### Task description
Under this line sits a listing. Repeat exactly and only its lines from the one holding "Figure 3. Mean" through the one holding "Table 6. Method"; skip pictures.

### Materials provided
%%
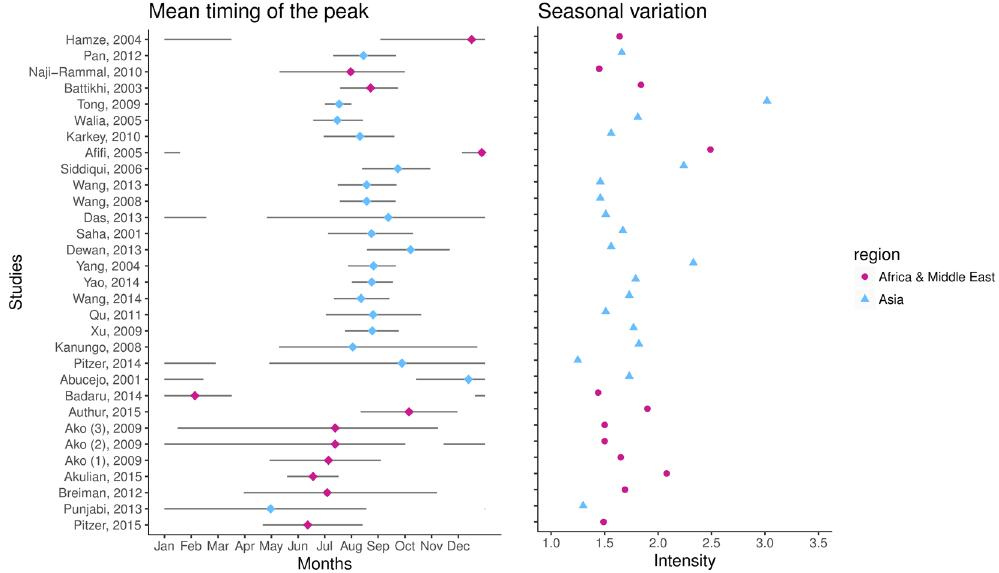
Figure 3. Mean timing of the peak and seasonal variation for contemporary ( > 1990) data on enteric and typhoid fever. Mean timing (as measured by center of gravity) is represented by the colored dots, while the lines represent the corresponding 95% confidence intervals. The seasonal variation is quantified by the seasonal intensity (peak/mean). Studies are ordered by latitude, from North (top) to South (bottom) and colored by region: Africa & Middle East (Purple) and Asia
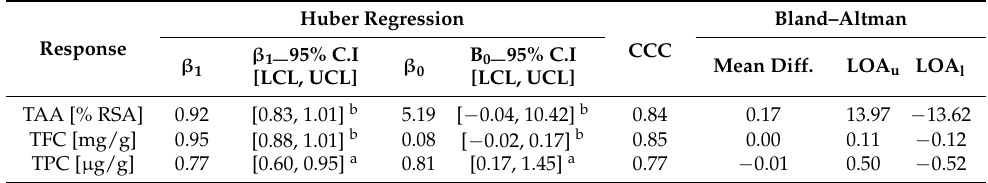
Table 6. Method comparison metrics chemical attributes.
%%
%%
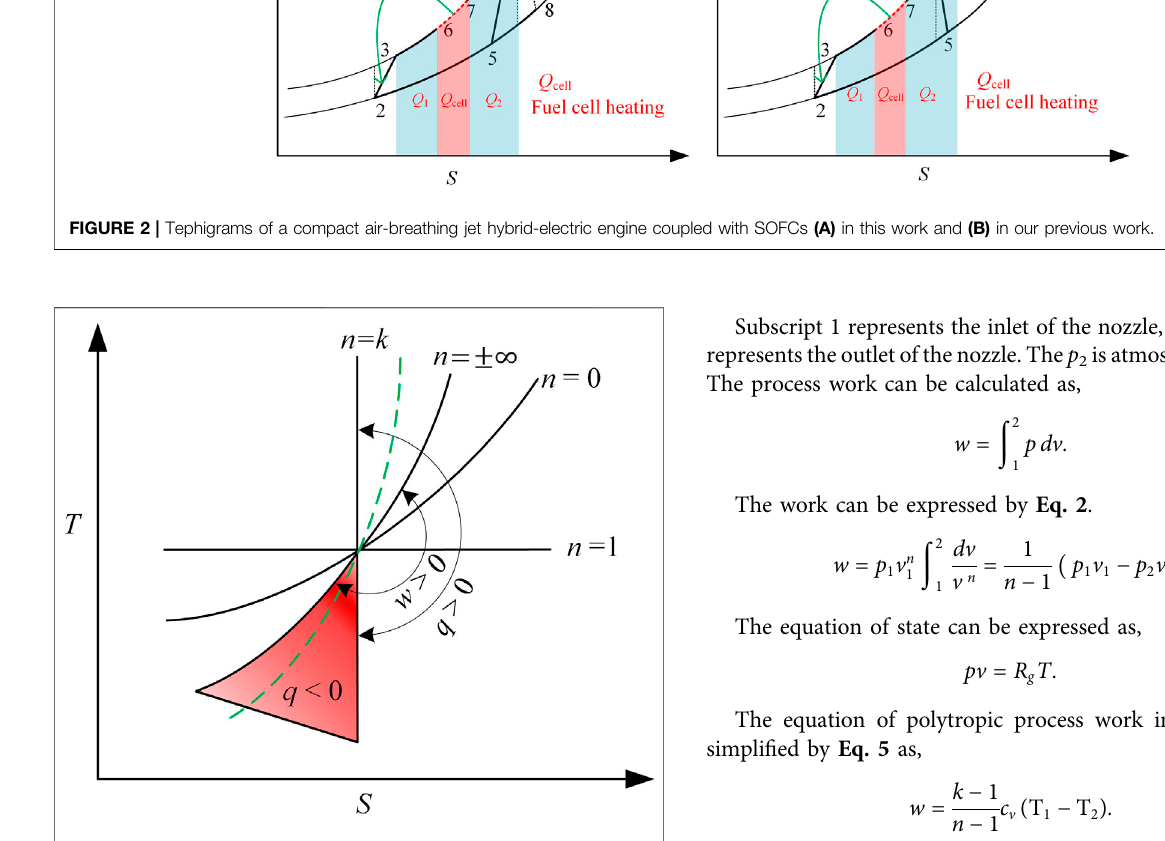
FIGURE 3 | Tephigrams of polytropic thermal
%%
### Reply to the task
Figure 3. Mean timing of the peak and seasonal variation for contemporary ( > 1990) data on enteric and typhoid fever. Mean timing (as measured by center of gravity) is represented by the colored dots, while the lines represent the corresponding 95% confidence intervals. The seasonal variation is quantified by the seasonal intensity (peak/mean). Studies are ordered by latitude, from North (top) to South (bottom) and colored by region: Africa & Middle East (Purple) and Asia
Table 6. Method comparison metrics chemical attributes.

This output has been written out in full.